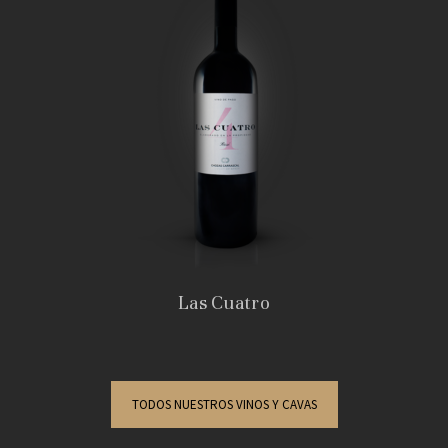
Las Cuatro
TODOS NUESTROS VINOS Y CAVAS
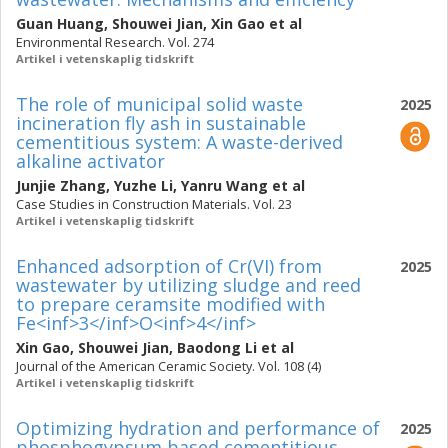
Guan Huang
,
Shouwei Jian
,
Xin Gao
et al
Environmental Research. Vol. 274
Artikel i vetenskaplig tidskrift
The role of municipal solid waste
2025
incineration fly ash in sustainable
cementitious system: A waste-derived
alkaline activator
Junjie Zhang
,
Yuzhe Li
,
Yanru Wang
et al
Case Studies in Construction Materials. Vol. 23
Artikel i vetenskaplig tidskrift
Enhanced adsorption of Cr(VI) from
2025
wastewater by utilizing sludge and reed
to prepare ceramsite modified with
Fe<inf>3</inf>O<inf>4</inf>
Xin Gao
,
Shouwei Jian
,
Baodong Li
et al
Journal of the American Ceramic Society. Vol. 108 (4)
Artikel i vetenskaplig tidskrift
Optimizing hydration and performance of
2025
phosphogypsum based cementitious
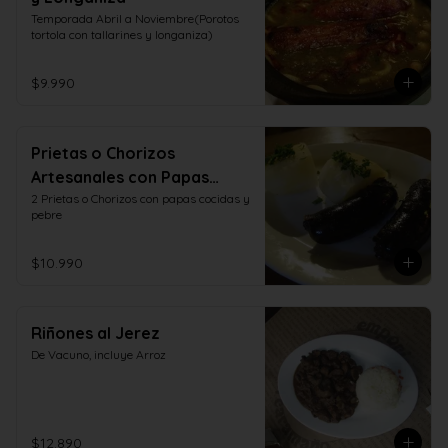
Temporada Abril a Noviembre(Porotos 
tortola con tallarines y longaniza)
$9.990
Prietas o Chorizos
Artesanales con Papas
Cocidas y Pebre
2 Prietas o Chorizos con papas cocidas y 
pebre
$10.990
Riñones al Jerez
De Vacuno, incluye Arroz
$12.890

* [Required work]: Scan the material above for the string "cementitious" and report each line where you find it.

* [Response to the exercise]:
cementitious system: A waste-derived
phosphogypsum based cementitious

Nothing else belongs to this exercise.